== About this task ==
Starting at the line that contains "assign o_pc_value = i_new_pc;", return every line through the end of the entries below, exactly and with nothing else.

(Machine-readable hardware designs)
*** Block opens ***

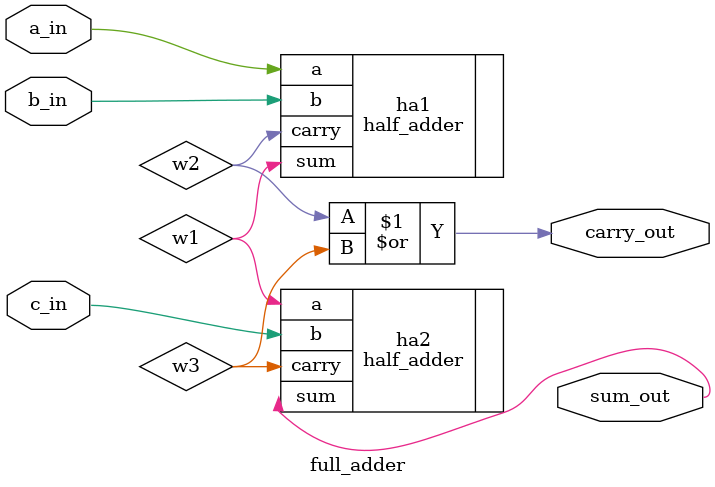
<source format=v>
/********************************************************************************************
Copyright 2019 - Maven Silicon Softech Pvt Ltd. 
 
All Rights Reserved.

This source code is an unpublished work belongs to Maven Silicon Softech Pvt Ltd.

It is not to be shared with or used by any third parties who have not enrolled for our paid training 

courses or received any written authorization from Maven Silicon.


Webpage     :      www.maven-silicon.com

Filename    :	   full_adder.v   

Description :      One bit Full adder Design

Author Name :      Susmita

Version     : 	   1.0
*********************************************************************************************/

module full_adder(a_in,
                  b_in,
		  c_in,
		  sum_out,
		  carry_out);

   //Step1 : Write down the directions for the ports	
	input a_in,b_in,c_in;
	output sum_out,carry_out;      

   //Step2 : Declare the internal wires
	wire w1,w2,w3;    

   //Step3 : Instantiate the Half-Adders using name-based port mapping
half_adder ha1(.a(a_in),.b(b_in),.sum(w1),.carry(w2));
half_adder ha2(.a(w1),.b(c_in),.sum(sum_out),.carry(w3));		 

   //Step4 : Instantiate the OR gate
or o1(carry_out,w2,w3);	


endmodule


</source>
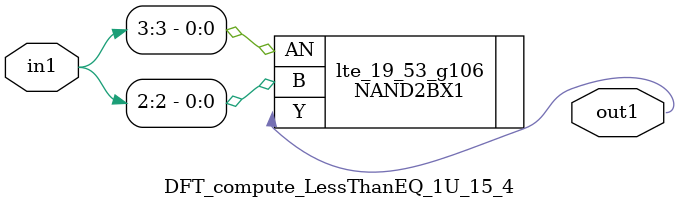
<source format=v>
`timescale 1ps / 1ps


module DFT_compute_LessThanEQ_1U_15_4(in1, out1);
  input [3:0] in1;
  output out1;
  wire [3:0] in1;
  wire out1;
  NAND2BX1 lte_19_53_g106(.AN (in1[3]), .B (in1[2]), .Y (out1));
endmodule


</source>
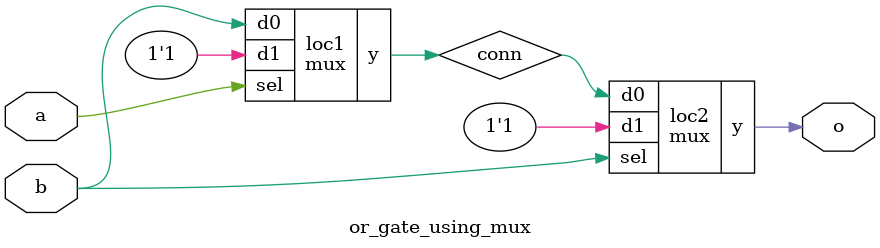
<source format=sv>

module mux
(
  input  d0, d1,
  input  sel,
  output y
);

  assign y = sel ? d1 : d0;

endmodule

//----------------------------------------------------------------------------
// Task
//----------------------------------------------------------------------------

module or_gate_using_mux
(
    input  a,
    input  b,
    output o
);

  // Task:

  // Implement or gate using instance(s) of mux,
  // constants 0 and 1, and wire connections

  wire conn;

  mux loc1 (
    .d0(b),
    .d1(1'b1),
    .sel(a),
    .y(conn)
  );

    mux loc2 (
    .d0(conn),
    .d1(1'b1),
    .sel(b),
    .y(o)
  );

endmodule

</source>
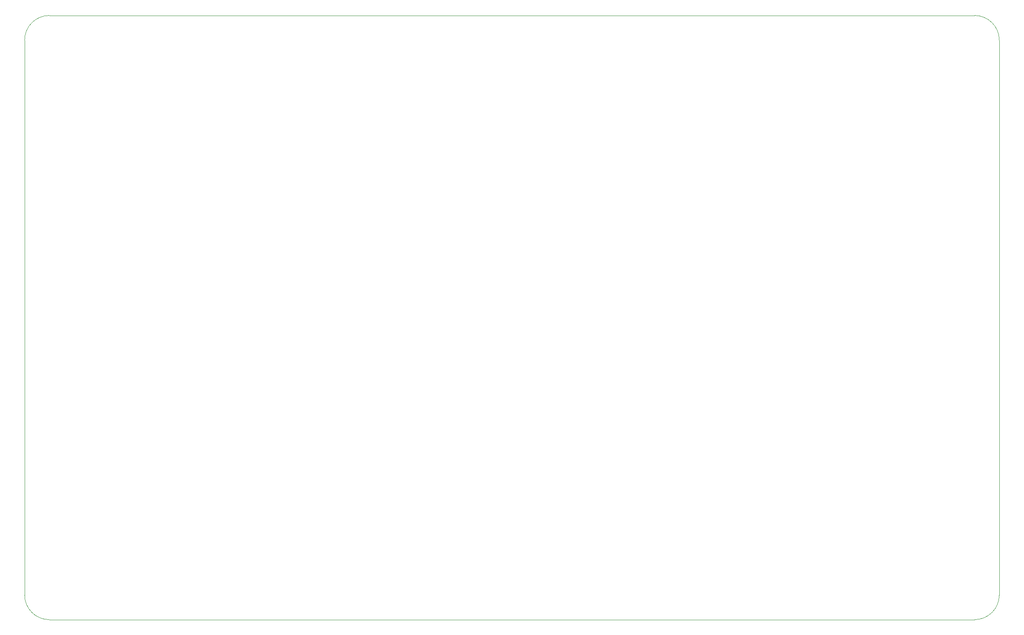
<source format=gbr>
%TF.GenerationSoftware,KiCad,Pcbnew,(6.0.5)*%
%TF.CreationDate,2022-08-05T09:11:19+02:00*%
%TF.ProjectId,Pico Debugger,5069636f-2044-4656-9275-676765722e6b,rev?*%
%TF.SameCoordinates,Original*%
%TF.FileFunction,Profile,NP*%
%FSLAX46Y46*%
G04 Gerber Fmt 4.6, Leading zero omitted, Abs format (unit mm)*
G04 Created by KiCad (PCBNEW (6.0.5)) date 2022-08-05 09:11:19*
%MOMM*%
%LPD*%
G01*
G04 APERTURE LIST*
%TA.AperFunction,Profile*%
%ADD10C,0.100000*%
%TD*%
G04 APERTURE END LIST*
D10*
X40640000Y-160655000D02*
G75*
G03*
X45720000Y-165735000I5080000J0D01*
G01*
X40640000Y-160655000D02*
X40640000Y-46355000D01*
X241300000Y-46355000D02*
G75*
G03*
X236220000Y-41275000I-5080000J0D01*
G01*
X45720000Y-41275000D02*
X236220000Y-41275000D01*
X241300000Y-46355000D02*
X241300000Y-160655000D01*
X45720000Y-41275000D02*
G75*
G03*
X40640000Y-46355000I0J-5080000D01*
G01*
X236220000Y-165735000D02*
G75*
G03*
X241300000Y-160655000I0J5080000D01*
G01*
X236220000Y-165735000D02*
X45720000Y-165735000D01*
M02*

</source>
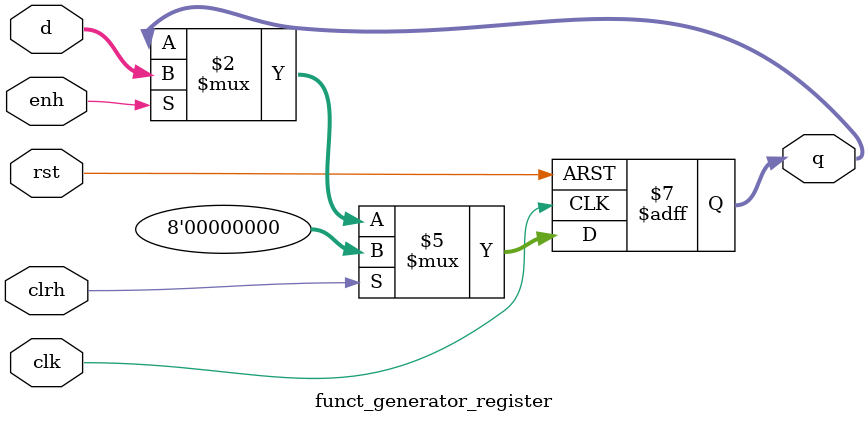
<source format=sv>
/* 
	=========================================================================================
	Module name	: funct_generator Register
	Author		: Ana Godoy
	Email		: ana.gm@circuify.com
	Filename	: funct_generator_register.sv
	Type		: SystemVerilog Module
	
	Description	: Registro de 8 bits
	-----------------------------------------------------------------------------------------
    	clocks	        : clk
    	reset	        : async posedge "rst"

	-----------------------------------------------------------------------------------------
	Version		: 1.0
	Date		: Jun 2024
	-----------------------------------------------------------------------------------------
*/

module funct_generator_register #(
	parameter DATA_WIDTH = 8,
				 RESET_VALUE= 0

)(
	input  logic 		        clk,
	input  logic 		        rst,
	input  logic 		        clrh,
	input  logic 		        enh,
	input  logic [DATA_WIDTH - 1:0] d,
	output logic [DATA_WIDTH - 1:0] q	
);

always_ff@(posedge clk, posedge rst) begin
	if(rst)
		q<=RESET_VALUE;
	else if(clrh)
		q<=RESET_VALUE;
	else if(enh)
		q<=d;
	
end

endmodule

</source>
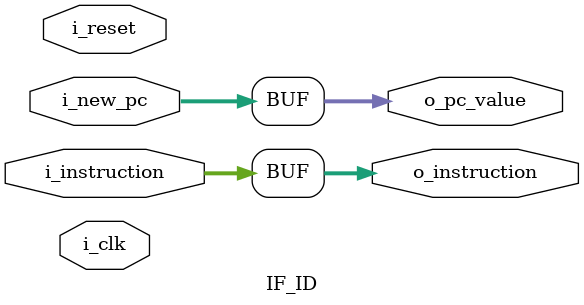
<source format=v>
`timescale 1ns / 1ps


module IF_ID# (
        parameter   TAM_DATA = 32,
        parameter   BYTE = 8
    )
    (
        input                           i_clk,
        input                           i_reset,
        input   [TAM_DATA - 1 : 0]      i_new_pc,
        input   [TAM_DATA - 1 : 0]      i_instruction,
        output  [TAM_DATA - 1 : 0]      o_instruction,
        output  [TAM_DATA - 1 : 0]      o_pc_value
);

assign o_pc_value = i_new_pc;
assign o_instruction = i_instruction;
endmodule

</source>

*** Block closes ***

== Written solution ==
assign o_pc_value = i_new_pc;
assign o_instruction = i_instruction;
endmodule

</source>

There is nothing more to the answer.